### WHAT THE EXERCISE ASKS
Make an exact copy of every entry.

(Stored items)
/---

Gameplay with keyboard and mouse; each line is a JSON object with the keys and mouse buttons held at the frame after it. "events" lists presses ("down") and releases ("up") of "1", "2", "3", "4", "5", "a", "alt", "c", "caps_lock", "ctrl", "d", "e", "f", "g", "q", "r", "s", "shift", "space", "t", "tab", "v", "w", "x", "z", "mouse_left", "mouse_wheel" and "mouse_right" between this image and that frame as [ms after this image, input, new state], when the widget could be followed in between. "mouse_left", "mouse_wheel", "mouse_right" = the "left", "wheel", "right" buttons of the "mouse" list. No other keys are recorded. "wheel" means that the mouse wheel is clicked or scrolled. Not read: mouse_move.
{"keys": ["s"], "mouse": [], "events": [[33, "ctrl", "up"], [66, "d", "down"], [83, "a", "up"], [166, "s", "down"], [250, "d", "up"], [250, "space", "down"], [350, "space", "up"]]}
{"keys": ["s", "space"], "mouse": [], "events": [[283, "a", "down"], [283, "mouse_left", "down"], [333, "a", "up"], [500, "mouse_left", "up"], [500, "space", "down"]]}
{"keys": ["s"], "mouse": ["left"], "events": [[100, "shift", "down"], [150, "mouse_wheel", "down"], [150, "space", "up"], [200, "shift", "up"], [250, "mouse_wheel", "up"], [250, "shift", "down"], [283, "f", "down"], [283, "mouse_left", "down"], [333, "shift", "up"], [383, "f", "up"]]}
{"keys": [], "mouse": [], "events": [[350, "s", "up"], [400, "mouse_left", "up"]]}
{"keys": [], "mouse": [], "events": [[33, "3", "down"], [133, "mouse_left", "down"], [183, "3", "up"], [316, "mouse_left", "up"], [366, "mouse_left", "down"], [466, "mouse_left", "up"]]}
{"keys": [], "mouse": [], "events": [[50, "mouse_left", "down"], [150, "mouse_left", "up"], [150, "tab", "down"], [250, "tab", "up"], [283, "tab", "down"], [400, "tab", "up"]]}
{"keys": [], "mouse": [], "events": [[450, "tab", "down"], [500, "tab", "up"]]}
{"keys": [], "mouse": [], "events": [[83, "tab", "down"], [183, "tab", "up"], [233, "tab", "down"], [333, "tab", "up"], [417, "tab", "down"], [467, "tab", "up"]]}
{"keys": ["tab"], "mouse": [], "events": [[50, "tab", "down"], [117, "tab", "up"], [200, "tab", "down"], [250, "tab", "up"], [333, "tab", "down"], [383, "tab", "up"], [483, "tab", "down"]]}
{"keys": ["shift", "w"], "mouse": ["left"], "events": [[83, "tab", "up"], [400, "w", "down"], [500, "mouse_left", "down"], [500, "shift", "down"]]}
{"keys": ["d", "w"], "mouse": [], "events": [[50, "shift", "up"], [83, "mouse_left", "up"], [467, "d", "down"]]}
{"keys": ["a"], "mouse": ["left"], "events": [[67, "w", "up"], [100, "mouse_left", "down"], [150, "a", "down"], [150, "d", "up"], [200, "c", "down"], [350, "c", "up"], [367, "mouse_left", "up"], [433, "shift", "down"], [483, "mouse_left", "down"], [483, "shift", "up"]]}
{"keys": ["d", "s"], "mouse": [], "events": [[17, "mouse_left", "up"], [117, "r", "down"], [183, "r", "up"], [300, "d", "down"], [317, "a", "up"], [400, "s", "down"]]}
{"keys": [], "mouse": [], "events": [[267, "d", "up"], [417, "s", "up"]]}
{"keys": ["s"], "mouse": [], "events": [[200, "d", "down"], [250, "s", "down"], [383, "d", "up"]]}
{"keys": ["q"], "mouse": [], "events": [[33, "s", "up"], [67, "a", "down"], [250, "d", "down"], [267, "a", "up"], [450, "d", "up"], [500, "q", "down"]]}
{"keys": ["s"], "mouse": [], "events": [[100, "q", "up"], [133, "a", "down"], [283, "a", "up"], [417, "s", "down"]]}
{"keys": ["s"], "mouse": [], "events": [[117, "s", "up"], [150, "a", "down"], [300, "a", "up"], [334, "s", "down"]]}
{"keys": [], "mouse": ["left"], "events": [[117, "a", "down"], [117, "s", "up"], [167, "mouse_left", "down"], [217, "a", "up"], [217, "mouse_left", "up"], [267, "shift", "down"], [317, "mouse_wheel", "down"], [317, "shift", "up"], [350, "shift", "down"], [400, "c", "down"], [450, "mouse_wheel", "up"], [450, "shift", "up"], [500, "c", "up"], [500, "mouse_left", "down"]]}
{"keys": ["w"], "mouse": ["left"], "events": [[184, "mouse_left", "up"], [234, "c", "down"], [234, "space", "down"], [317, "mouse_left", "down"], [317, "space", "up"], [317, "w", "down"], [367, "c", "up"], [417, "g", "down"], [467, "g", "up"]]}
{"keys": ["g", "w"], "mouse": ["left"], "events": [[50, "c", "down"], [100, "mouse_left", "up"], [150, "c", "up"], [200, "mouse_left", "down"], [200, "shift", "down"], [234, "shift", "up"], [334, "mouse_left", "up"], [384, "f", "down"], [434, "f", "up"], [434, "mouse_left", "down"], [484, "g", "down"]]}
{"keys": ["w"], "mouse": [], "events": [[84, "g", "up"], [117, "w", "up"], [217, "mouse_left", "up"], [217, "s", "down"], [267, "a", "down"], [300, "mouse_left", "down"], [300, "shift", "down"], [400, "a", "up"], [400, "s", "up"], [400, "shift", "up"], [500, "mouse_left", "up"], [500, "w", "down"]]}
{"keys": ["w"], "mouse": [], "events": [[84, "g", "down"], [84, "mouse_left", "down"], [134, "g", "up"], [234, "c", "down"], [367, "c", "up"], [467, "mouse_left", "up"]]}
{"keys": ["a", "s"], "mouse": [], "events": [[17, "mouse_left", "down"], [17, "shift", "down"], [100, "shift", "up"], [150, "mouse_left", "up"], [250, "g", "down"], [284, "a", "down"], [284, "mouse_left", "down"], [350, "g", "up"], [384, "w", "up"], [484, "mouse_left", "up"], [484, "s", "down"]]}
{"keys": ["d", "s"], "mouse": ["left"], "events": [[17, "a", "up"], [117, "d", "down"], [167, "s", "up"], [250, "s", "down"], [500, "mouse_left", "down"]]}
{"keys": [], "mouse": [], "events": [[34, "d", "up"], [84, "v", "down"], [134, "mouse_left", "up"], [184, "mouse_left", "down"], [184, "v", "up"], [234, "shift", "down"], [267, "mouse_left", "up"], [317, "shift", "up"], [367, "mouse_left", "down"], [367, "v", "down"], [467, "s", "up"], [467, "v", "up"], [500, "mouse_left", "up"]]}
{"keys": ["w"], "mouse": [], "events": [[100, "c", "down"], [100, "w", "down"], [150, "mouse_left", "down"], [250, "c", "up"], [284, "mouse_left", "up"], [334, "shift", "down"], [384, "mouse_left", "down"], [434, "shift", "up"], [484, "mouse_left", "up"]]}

\---

### RESULT OF THIS EXERCISE
Gameplay with keyboard and mouse; each line is a JSON object with the keys and mouse buttons held at the frame after it. "events" lists presses ("down") and releases ("up") of "1", "2", "3", "4", "5", "a", "alt", "c", "caps_lock", "ctrl", "d", "e", "f", "g", "q", "r", "s", "shift", "space", "t", "tab", "v", "w", "x", "z", "mouse_left", "mouse_wheel" and "mouse_right" between this image and that frame as [ms after this image, input, new state], when the widget could be followed in between. "mouse_left", "mouse_wheel", "mouse_right" = the "left", "wheel", "right" buttons of the "mouse" list. No other keys are recorded. "wheel" means that the mouse wheel is clicked or scrolled. Not read: mouse_move.
{"keys": ["s"], "mouse": [], "events": [[33, "ctrl", "up"], [66, "d", "down"], [83, "a", "up"], [166, "s", "down"], [250, "d", "up"], [250, "space", "down"], [350, "space", "up"]]}
{"keys": ["s", "space"], "mouse": [], "events": [[283, "a", "down"], [283, "mouse_left", "down"], [333, "a", "up"], [500, "mouse_left", "up"], [500, "space", "down"]]}
{"keys": ["s"], "mouse": ["left"], "events": [[100, "shift", "down"], [150, "mouse_wheel", "down"], [150, "space", "up"], [200, "shift", "up"], [250, "mouse_wheel", "up"], [250, "shift", "down"], [283, "f", "down"], [283, "mouse_left", "down"], [333, "shift", "up"], [383, "f", "up"]]}
{"keys": [], "mouse": [], "events": [[350, "s", "up"], [400, "mouse_left", "up"]]}
{"keys": [], "mouse": [], "events": [[33, "3", "down"], [133, "mouse_left", "down"], [183, "3", "up"], [316, "mouse_left", "up"], [366, "mouse_left", "down"], [466, "mouse_left", "up"]]}
{"keys": [], "mouse": [], "events": [[50, "mouse_left", "down"], [150, "mouse_left", "up"], [150, "tab", "down"], [250, "tab", "up"], [283, "tab", "down"], [400, "tab", "up"]]}
{"keys": [], "mouse": [], "events": [[450, "tab", "down"], [500, "tab", "up"]]}
{"keys": [], "mouse": [], "events": [[83, "tab", "down"], [183, "tab", "up"], [233, "tab", "down"], [333, "tab", "up"], [417, "tab", "down"], [467, "tab", "up"]]}
{"keys": ["tab"], "mouse": [], "events": [[50, "tab", "down"], [117, "tab", "up"], [200, "tab", "down"], [250, "tab", "up"], [333, "tab", "down"], [383, "tab", "up"], [483, "tab", "down"]]}
{"keys": ["shift", "w"], "mouse": ["left"], "events": [[83, "tab", "up"], [400, "w", "down"], [500, "mouse_left", "down"], [500, "shift", "down"]]}
{"keys": ["d", "w"], "mouse": [], "events": [[50, "shift", "up"], [83, "mouse_left", "up"], [467, "d", "down"]]}
{"keys": ["a"], "mouse": ["left"], "events": [[67, "w", "up"], [100, "mouse_left", "down"], [150, "a", "down"], [150, "d", "up"], [200, "c", "down"], [350, "c", "up"], [367, "mouse_left", "up"], [433, "shift", "down"], [483, "mouse_left", "down"], [483, "shift", "up"]]}
{"keys": ["d", "s"], "mouse": [], "events": [[17, "mouse_left", "up"], [117, "r", "down"], [183, "r", "up"], [300, "d", "down"], [317, "a", "up"], [400, "s", "down"]]}
{"keys": [], "mouse": [], "events": [[267, "d", "up"], [417, "s", "up"]]}
{"keys": ["s"], "mouse": [], "events": [[200, "d", "down"], [250, "s", "down"], [383, "d", "up"]]}
{"keys": ["q"], "mouse": [], "events": [[33, "s", "up"], [67, "a", "down"], [250, "d", "down"], [267, "a", "up"], [450, "d", "up"], [500, "q", "down"]]}
{"keys": ["s"], "mouse": [], "events": [[100, "q", "up"], [133, "a", "down"], [283, "a", "up"], [417, "s", "down"]]}
{"keys": ["s"], "mouse": [], "events": [[117, "s", "up"], [150, "a", "down"], [300, "a", "up"], [334, "s", "down"]]}
{"keys": [], "mouse": ["left"], "events": [[117, "a", "down"], [117, "s", "up"], [167, "mouse_left", "down"], [217, "a", "up"], [217, "mouse_left", "up"], [267, "shift", "down"], [317, "mouse_wheel", "down"], [317, "shift", "up"], [350, "shift", "down"], [400, "c", "down"], [450, "mouse_wheel", "up"], [450, "shift", "up"], [500, "c", "up"], [500, "mouse_left", "down"]]}
{"keys": ["w"], "mouse": ["left"], "events": [[184, "mouse_left", "up"], [234, "c", "down"], [234, "space", "down"], [317, "mouse_left", "down"], [317, "space", "up"], [317, "w", "down"], [367, "c", "up"], [417, "g", "down"], [467, "g", "up"]]}
{"keys": ["g", "w"], "mouse": ["left"], "events": [[50, "c", "down"], [100, "mouse_left", "up"], [150, "c", "up"], [200, "mouse_left", "down"], [200, "shift", "down"], [234, "shift", "up"], [334, "mouse_left", "up"], [384, "f", "down"], [434, "f", "up"], [434, "mouse_left", "down"], [484, "g", "down"]]}
{"keys": ["w"], "mouse": [], "events": [[84, "g", "up"], [117, "w", "up"], [217, "mouse_left", "up"], [217, "s", "down"], [267, "a", "down"], [300, "mouse_left", "down"], [300, "shift", "down"], [400, "a", "up"], [400, "s", "up"], [400, "shift", "up"], [500, "mouse_left", "up"], [500, "w", "down"]]}
{"keys": ["w"], "mouse": [], "events": [[84, "g", "down"], [84, "mouse_left", "down"], [134, "g", "up"], [234, "c", "down"], [367, "c", "up"], [467, "mouse_left", "up"]]}
{"keys": ["a", "s"], "mouse": [], "events": [[17, "mouse_left", "down"], [17, "shift", "down"], [100, "shift", "up"], [150, "mouse_left", "up"], [250, "g", "down"], [284, "a", "down"], [284, "mouse_left", "down"], [350, "g", "up"], [384, "w", "up"], [484, "mouse_left", "up"], [484, "s", "down"]]}
{"keys": ["d", "s"], "mouse": ["left"], "events": [[17, "a", "up"], [117, "d", "down"], [167, "s", "up"], [250, "s", "down"], [500, "mouse_left", "down"]]}
{"keys": [], "mouse": [], "events": [[34, "d", "up"], [84, "v", "down"], [134, "mouse_left", "up"], [184, "mouse_left", "down"], [184, "v", "up"], [234, "shift", "down"], [267, "mouse_left", "up"], [317, "shift", "up"], [367, "mouse_left", "down"], [367, "v", "down"], [467, "s", "up"], [467, "v", "up"], [500, "mouse_left", "up"]]}
{"keys": ["w"], "mouse": [], "events": [[100, "c", "down"], [100, "w", "down"], [150, "mouse_left", "down"], [250, "c", "up"], [284, "mouse_left", "up"], [334, "shift", "down"], [384, "mouse_left", "down"], [434, "shift", "up"], [484, "mouse_left", "up"]]}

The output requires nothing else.